Urban Outfitters shares tumble on disappointing holiday sales, retailer taps Harrington as CEO

Business

Shoppers with their Urban Outfitters shopping bags in Soho in New York

Richard Levine | Corbis | Getty Images

Urban Outfitters shares tumbled Tuesday after the apparel retailer reported disappointing holiday sales and announced its current chief executive is set to depart at the end of the month.

Its stock dropped about 11% in after-hours trading, having closed the day up nearly 6%.

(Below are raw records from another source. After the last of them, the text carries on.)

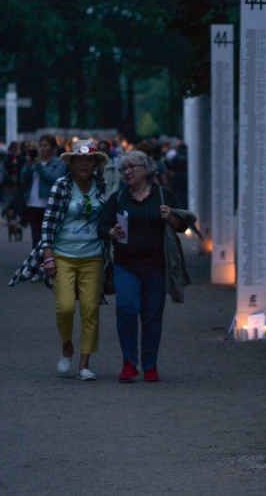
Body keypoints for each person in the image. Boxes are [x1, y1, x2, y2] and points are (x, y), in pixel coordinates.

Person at [10, 140, 109, 381]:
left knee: (90, 309)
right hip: (63, 254)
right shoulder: (61, 186)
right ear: (72, 163)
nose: (85, 164)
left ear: (95, 164)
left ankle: (85, 363)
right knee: (65, 307)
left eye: (89, 160)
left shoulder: (101, 185)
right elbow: (48, 223)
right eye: (80, 160)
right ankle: (67, 346)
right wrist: (48, 257)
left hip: (93, 255)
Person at [99, 150, 196, 383]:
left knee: (152, 316)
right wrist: (112, 232)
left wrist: (171, 217)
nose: (127, 172)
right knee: (127, 309)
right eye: (124, 169)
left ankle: (150, 365)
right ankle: (129, 363)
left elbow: (183, 226)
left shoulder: (163, 195)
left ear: (146, 169)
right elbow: (102, 226)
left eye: (132, 167)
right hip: (126, 265)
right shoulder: (118, 198)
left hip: (157, 266)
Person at [20, 135, 69, 248]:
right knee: (35, 236)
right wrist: (28, 166)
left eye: (45, 146)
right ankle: (36, 262)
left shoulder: (59, 163)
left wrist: (39, 167)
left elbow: (55, 179)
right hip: (32, 202)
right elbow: (23, 180)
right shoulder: (35, 162)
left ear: (53, 148)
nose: (42, 149)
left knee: (47, 237)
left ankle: (47, 260)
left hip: (48, 203)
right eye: (40, 146)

Urban Outfitters, which also owns the Anthropologie and Free People brands, said current CEO Trish Donnelly will be leaving, effective Jan. 31, to pursue another career opportunity. It has named Sheila Harrington, current CEO of Free People, as CEO of Urban Outfitters, and she will continue to oversee the Free People banner.

During the two-month period ended Dec. 31, Urban said its total company sales fell 8.4% from a year earlier, while same-store sales fell 9% due to declines in store traffic because of the Covid pandemic. Same-store sales track revenue both online and at stores open for at least 12 months.

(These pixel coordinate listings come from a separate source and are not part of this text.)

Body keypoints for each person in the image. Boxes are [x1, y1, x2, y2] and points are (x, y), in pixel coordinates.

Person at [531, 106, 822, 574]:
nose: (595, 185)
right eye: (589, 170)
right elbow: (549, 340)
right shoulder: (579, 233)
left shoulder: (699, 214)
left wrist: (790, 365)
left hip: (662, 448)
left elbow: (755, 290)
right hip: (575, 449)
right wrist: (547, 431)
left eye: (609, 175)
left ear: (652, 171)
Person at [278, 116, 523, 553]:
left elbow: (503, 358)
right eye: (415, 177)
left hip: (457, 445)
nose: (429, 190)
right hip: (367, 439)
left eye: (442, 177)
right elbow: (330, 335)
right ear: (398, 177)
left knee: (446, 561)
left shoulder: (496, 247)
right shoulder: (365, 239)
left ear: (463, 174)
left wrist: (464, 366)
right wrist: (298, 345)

Its online sales grew double digits, the company said, but that wasn’t enough to offset the losses in its stores. Urban said sales were up 1% at Free People, down 8% at Urban Outfitters, and down 12% at Anthropologie.

The company noted its same-store sales across the portfolio have “rebounded nicely” during January. However, it expects profits to be pressured during the fourth quarter due, in part, to heightened delivery and logistics expenses because of the surge it is experiencing online.

For the eleven-month period ended Dec. 31, Urban said its total net sales fell 14.3%, while same-store sales dropped 12% overall.

Also Tuesday, Urban named Gabrielle Conforti, its current chief merchandising officer, as president for Urban’s North America division. Emma Wisden, current managing director for Urban’s Europe division, will lead Urban’s wholesale business, the company said.

Urban Outfitters shares had climbed almost 15% over the past 12 months, as of Tuesday’s market close.